*SELECTED EXTRACT*.
- - - -

KLAS: Security consulting firms step up as threats rise

KLAS Research highlighted healthcare security consulting firms that are providing key security and privacy services to healthcare organizations in a November 2024 report. The report showed that security and privacy consulting firms are generally receiving high client satisfaction rates as data breaches and cyberattacks continue to trouble healthcare organizations.

KLAS conducted its research by interviewing healthcare professionals about IT solutions and services over the past 18 months. Researchers used KLAS' standard quantitative evaluation to measure overall performance on a 100-point scale.

The report focused largely on six firms -- Tw-Security, Meditology Services, First Health Advisory, Intraprise Health, Fortified Health Security and Clearwater -- that offer a variety of services such as security risk and HIPAA privacy assessments.

Most of the firms analyzed in the report received overall performance scores above 92, showing that respondents were largely satisfied with the services they received from their security and privacy consulting firm of choice.

For example, Tw-Security, which achieved a 97.5 and was a 2024 Best in KLAS winner, received praise from respondents for its ability to explain technical topics to nontechnical staff. Respondents also highlighted Tw-Security's ability to work with clinics and small hospitals. Two-thirds of respondents from small hospitals and clinics said that they saw the firm as a long-term strategic partner rather than a one-time service provider.

Mid-sized and large hospitals reported high satisfaction rates with Meditology Services. Clients said that the firm provides objective insights and offers its services at a reasonable cost. What's more, Meditology services had the most validated HITRUST assessments among the firms studied in this KLAS report.

Most clients reported using the firms identified in the report for security risk assessments and HIPAA privacy assessments, but some respondents also took advantage of other offerings, such as security program development, virtual chief information security officer offerings and medical device security assessments.

For example, First Health Advisory stood out for offering the highest percentage of validated assessments for medical device security. Clients reported high levels of satisfaction with the firm's biomedical device expertise.

Clients of Intraprise Health reported mostly using the firm for security risk and HIPAA privacy assessments and pointed out the firm's expertise in HITRUST assessments.

- - - -

*INFORMATION*.
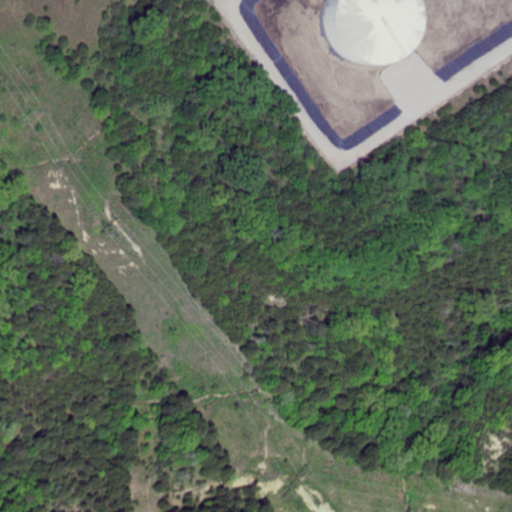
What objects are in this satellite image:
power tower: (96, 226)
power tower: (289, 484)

- - - -

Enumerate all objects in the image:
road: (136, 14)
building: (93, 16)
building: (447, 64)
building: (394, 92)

- - - -

*USING THE INFORMATION*.
1. Translate this sentence from the article on healthcare security consulting firms into Spanish: "Mid-sized and large hospitals reported high satisfaction rates with Meditology Services."
2. Continue the article on healthcare security consulting firms, picking up after its final sentence.

*LIST OF ANSWERS*.
1. Los hospitales medianos y grandes informaron altos índices de satisfacción con Meditology Services.

2.
KLAS identified Fortified Health Security and Clearwater as the two firms that do the broadest work per client and are validated across all security and privacy consulting offerings identified in the report. Fortified Health Security clients were pleased with the ease and convenience of the firm's Central Command platform.

Meanwhile, Clearwater clients appreciated the firm's regulatory compliance guidance and professionalism, as well as its IRM|Analysis tool that identifies internal risks.

Considering the high levels of satisfaction reported across all the firms, two-thirds of organizations currently engaging with these services said that they are likely to expand use of managed services. Specifically, respondents reported looking to outsource third-party risk management and security operations center monitoring.

"The firms that organizations are considering for security managed services vary," KLAS noted. "While current clients of security managed services emphasize the importance of working with a healthcare-focused firm, some prospective clients are considering non-healthcare companies (e.g., CrowdStrike, Mandiant) and the Big 4 firms as their organizations' security needs continue to evolve."

KLAS did not include the "Big 4" firms -- Deloitte, EY, KPMG and PwC -- in its 2024 report due to insufficient client feedback. However, the performance of these firms was validated in a 2021 KLAS report on the same topic.

When it comes to managed services, respondents stressed the importance of obtaining healthcare-specific security expertise.

Overall, respondents reported high satisfaction rates throughout their engagements with top security and privacy consulting firms as organizations work to bolster their security programs during a period of increased cyber threat activity.

Jill McKeon has covered healthcare cybersecurity and privacy news since 2021.